## Dataset entries:
# # # #

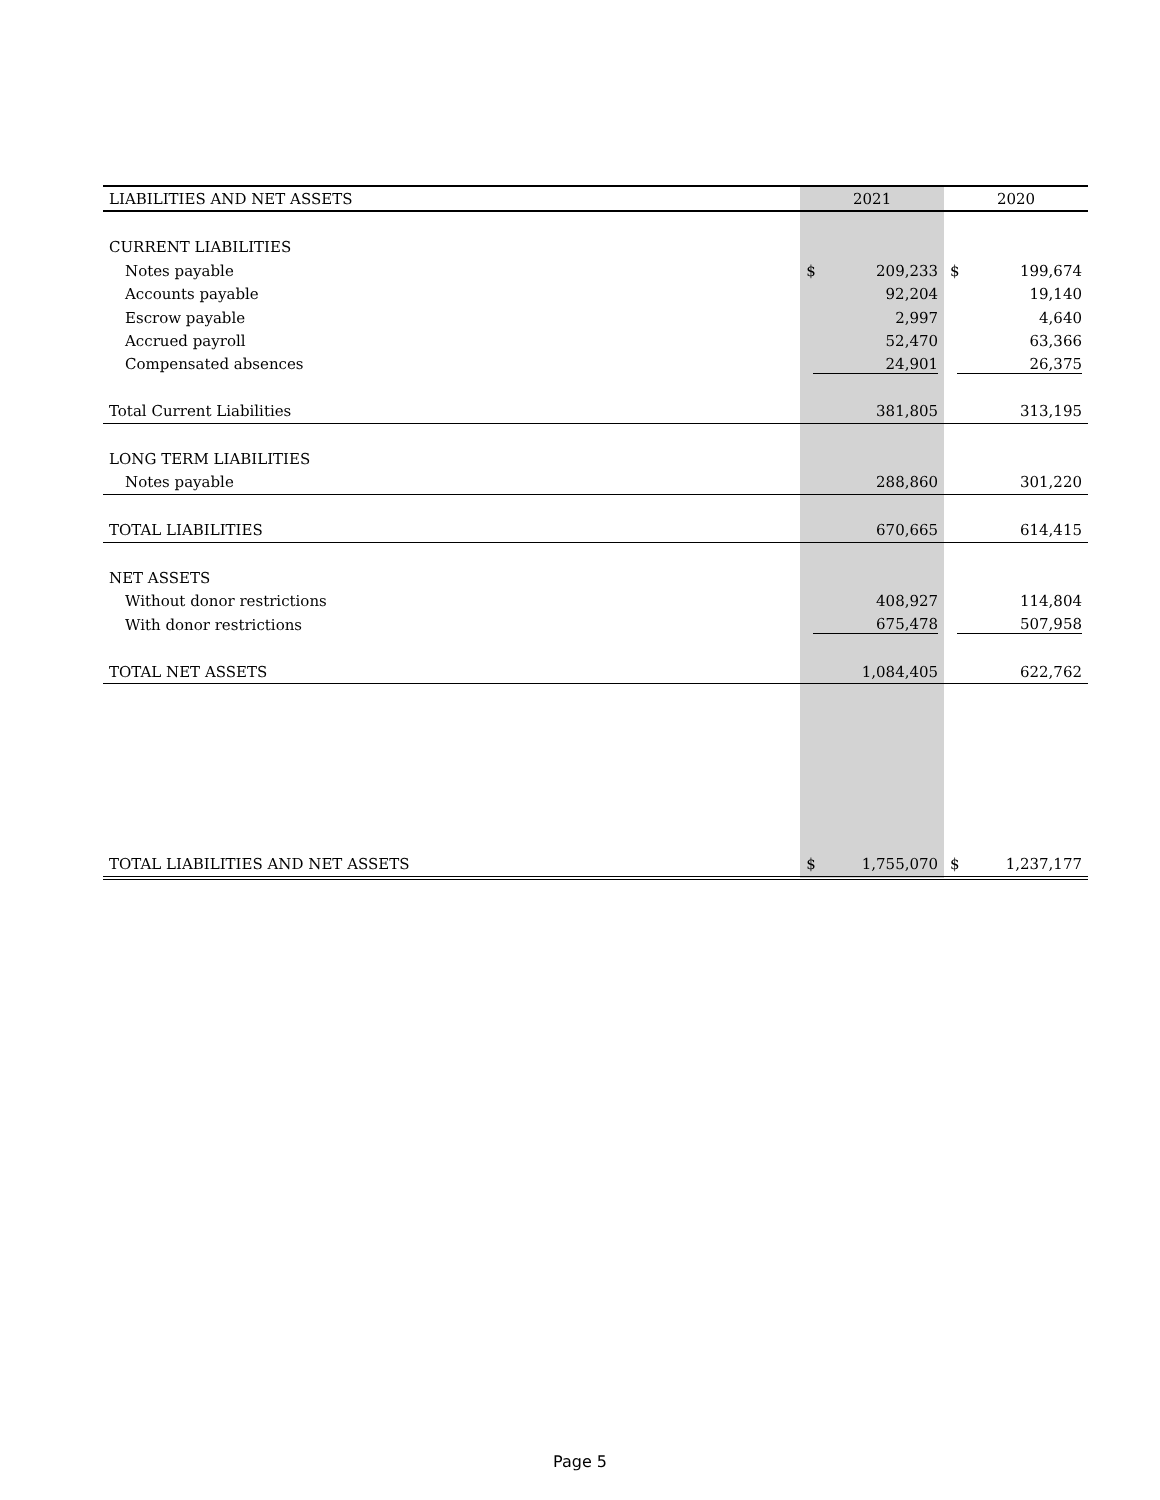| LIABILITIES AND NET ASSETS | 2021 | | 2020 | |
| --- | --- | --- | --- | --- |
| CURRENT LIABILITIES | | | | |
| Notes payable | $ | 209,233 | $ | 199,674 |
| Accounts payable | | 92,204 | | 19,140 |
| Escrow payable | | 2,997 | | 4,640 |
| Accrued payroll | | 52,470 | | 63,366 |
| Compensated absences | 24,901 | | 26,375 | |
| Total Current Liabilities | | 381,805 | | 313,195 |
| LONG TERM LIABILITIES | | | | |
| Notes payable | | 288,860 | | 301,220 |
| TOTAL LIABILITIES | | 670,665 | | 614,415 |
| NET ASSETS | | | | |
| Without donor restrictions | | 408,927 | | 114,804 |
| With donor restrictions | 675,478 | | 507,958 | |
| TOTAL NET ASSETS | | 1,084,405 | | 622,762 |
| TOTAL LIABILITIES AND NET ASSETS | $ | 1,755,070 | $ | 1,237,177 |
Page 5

# # # #

The answer is to be the lines from the one holding "209,233 | $ | 199,674 |" through the end of the data above, transcribed character for character, both ends included.

## Your solution:
| Notes payable | $ | 209,233 | $ | 199,674 |
| Accounts payable | | 92,204 | | 19,140 |
| Escrow payable | | 2,997 | | 4,640 |
| Accrued payroll | | 52,470 | | 63,366 |
| Compensated absences | 24,901 | | 26,375 | |
| Total Current Liabilities | | 381,805 | | 313,195 |
| LONG TERM LIABILITIES | | | | |
| Notes payable | | 288,860 | | 301,220 |
| TOTAL LIABILITIES | | 670,665 | | 614,415 |
| NET ASSETS | | | | |
| Without donor restrictions | | 408,927 | | 114,804 |
| With donor restrictions | 675,478 | | 507,958 | |
| TOTAL NET ASSETS | | 1,084,405 | | 622,762 |
| TOTAL LIABILITIES AND NET ASSETS | $ | 1,755,070 | $ | 1,237,177 |
Page 5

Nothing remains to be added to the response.